= Meridian, Stephens County, Oklahoma =

Meridian is a former census-designated place (CDP) in Stephens County, Oklahoma, United States. The population was 1,485 at the 2000 census. As of the 2020 census, the area, plus land to the north, was part of the Sunray CDP.

==Geography==
Meridian is located at (34.416951, -97.969636). According to the United States Census Bureau, the CDP has a total area of 7.6 square miles (19.8 km^{2}), of which 7.6 square miles (19.8 km^{2}) is land and 0.13% is water.

==Demographics==
As of the census of 2000, there were 1,485 people, 552 households, and 439 families residing in the CDP. The population density was 194.6 PD/sqmi. There were 643 housing units at an average density of 84.3 /sqmi. The racial makeup of the CDP was 85.93% White, 0.20% African American, 9.02% Native American, 0.07% Asian, 0.40% from other races, and 4.38% from two or more races. Hispanic or Latino of any race were 1.75% of the population.

There were 552 households, out of which 32.4% had children under the age of 18 living with them, 67.8% were married couples living together, 8.3% had a female householder with no husband present, and 20.3% were non-families. 17.2% of all households were made up of individuals, and 7.8% had someone living alone who was 65 years of age or older. The average household size was 2.69 and the average family size was 3.02.
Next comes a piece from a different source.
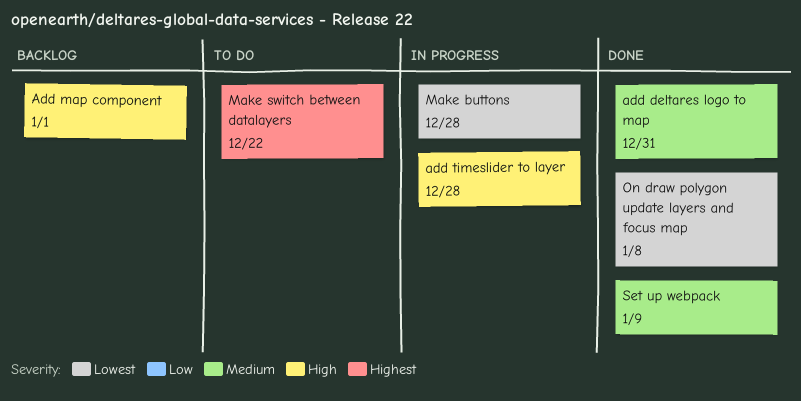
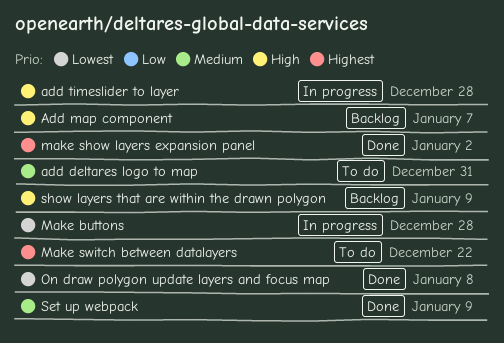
add deltares logo to map, status: Done -> To do
Add map component, due: Jan 1 -> Jan 7
make show layers expansion panel: none -> present
show layers that are within the drawn polygon: none -> present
In the CDP, the population was spread out, with 26.8% under the age of 18, 7.5% from 18 to 24, 25.8% from 25 to 44, 24.6% from 45 to 64, and 15.2% who were 65 years of age or older. The median age was 39 years. For every 100 females, there were 100.7 males. For every 100 females age 18 and over, there were 95.9 males.

The median income for a household in the CDP was $34,196, and the median income for a family was $37,545. Males had a median income of $28,816 versus $18,958 for females. The per capita income for the CDP was $15,822. About 8.2% of families and 12.0% of the population were below the poverty line, including 17.1% of those under age 18 and 8.1% of those age 65 or over.